La procureuse attendait frémissante.
–A combien? dit-elle, j’espère bien que cela ne passe point...
Elle s’arrêta, la parole lui manquait.
–Oh! non, dit Porthos, cela ne passe point deux mille cinq cents livres; je crois même qu’en y mettant de l’économie, avec deux mille livres je m’en tirerai.
–Bon Dieu, deux mille livres! s’écria-t-elle, mais c’est une fortune.
Porthos fit une grimace des plus significatives, madame Coquenard la comprit.
–Je demande le détail, dit-elle, parce qu’ayant beaucoup de parents et de pratiques dans le commerce, je serais presque sûre d’obtenir les choses à cent pour cent au-dessous du prix où vous les payeriez vous-même.
–Ah! ah! fit Porthos, si c’est cela que vous avez voulu dire!
–Oui, cher monsieur Porthos! ainsi ne vous faut-il pas d’abord un cheval?
–Oui, un cheval.
–Eh bien! justement j’ai votre affaire.
–Ah! dit Porthos rayonnant, voilà donc qui va bien quant à mon cheval; ensuite il me faut le harnachement complet, qui se compose d’objets qu’un mousquetaire peut seul acheter, et qui ne montera pas, d’ailleurs, à plus de trois cents livres.
–Trois cents livres: alors mettons trois cents livres, dit la procureuse avec un soupir.

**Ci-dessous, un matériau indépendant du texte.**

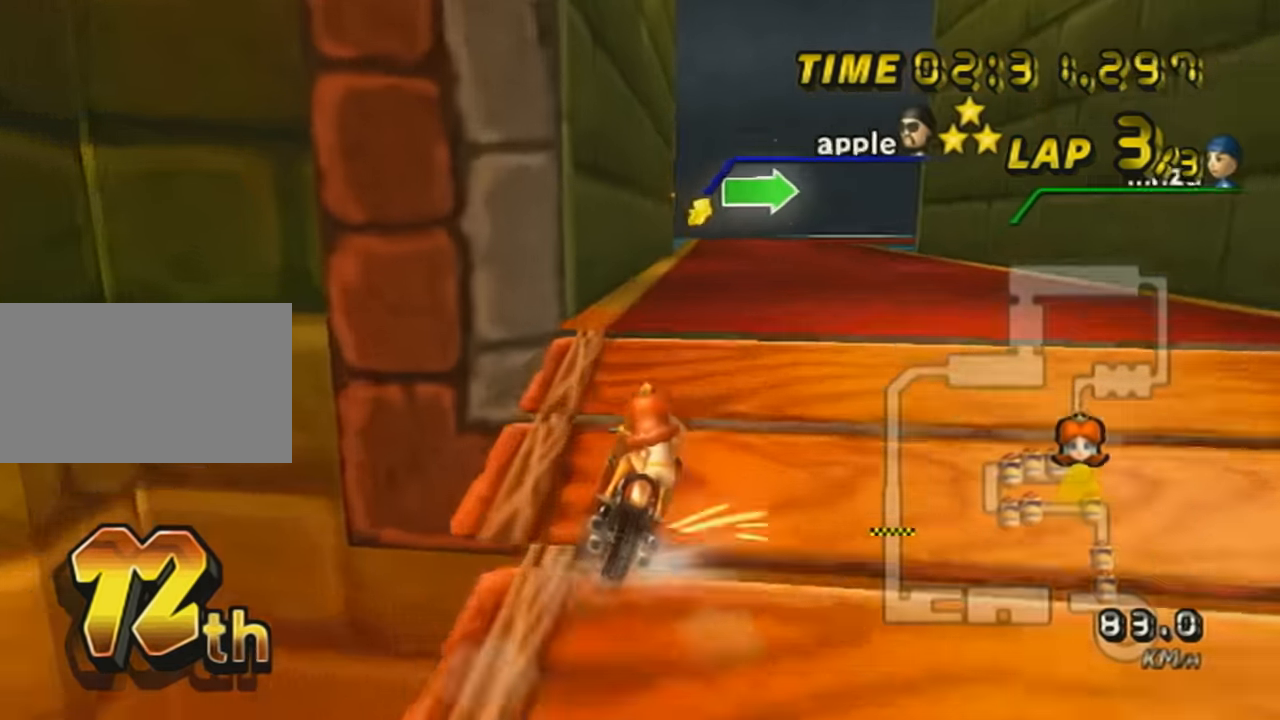
{"buttons": ["A", "R1"], "left_stick": "up-right", "events": [[301, "left_stick", "up-right"]]}
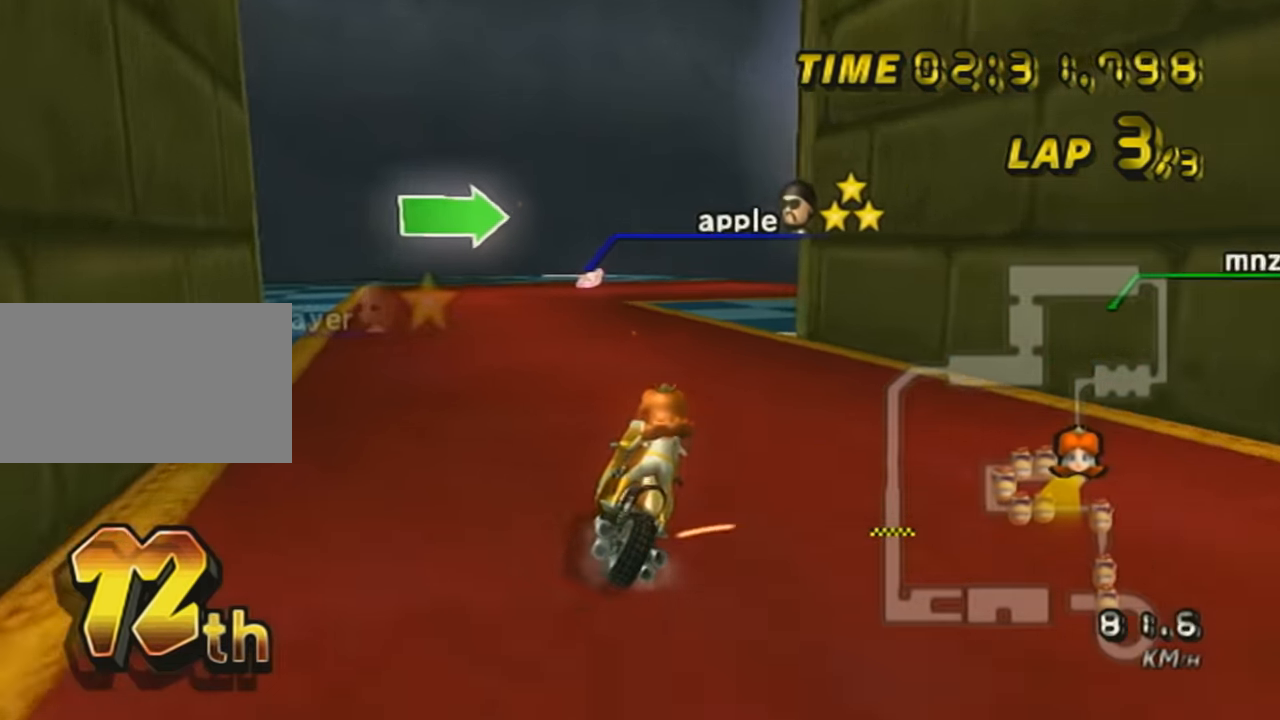
{"buttons": ["A", "R1"], "left_stick": "right", "events": [[117, "left_stick", "right"]]}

Porthos sourit: on se souvient qu’il avait la selle qui lui venait de Buckingham, c’était donc trois cents livres qu’il comptait mettre sournoisement dans sa poche.
–Puis, continua-t-il, il y a le cheval de mon laquais et ma valise; quant aux armes, il est inutile que vous vous en préoccupiez, je les ai.
–Un cheval pour votre laquais? reprit en hésitant la procureuse; mais c’est bien grand seigneur, mon ami.
–Eh, madame! dit fièrement Porthos, est-ce que je suis un croquant, par hasard?
–Non; je vous disais seulement qu’un joli mulet avait quelquefois aussi bon air qu’un cheval, et qu’il me semble qu’en vous procurant un joli mulet pour Mousqueton...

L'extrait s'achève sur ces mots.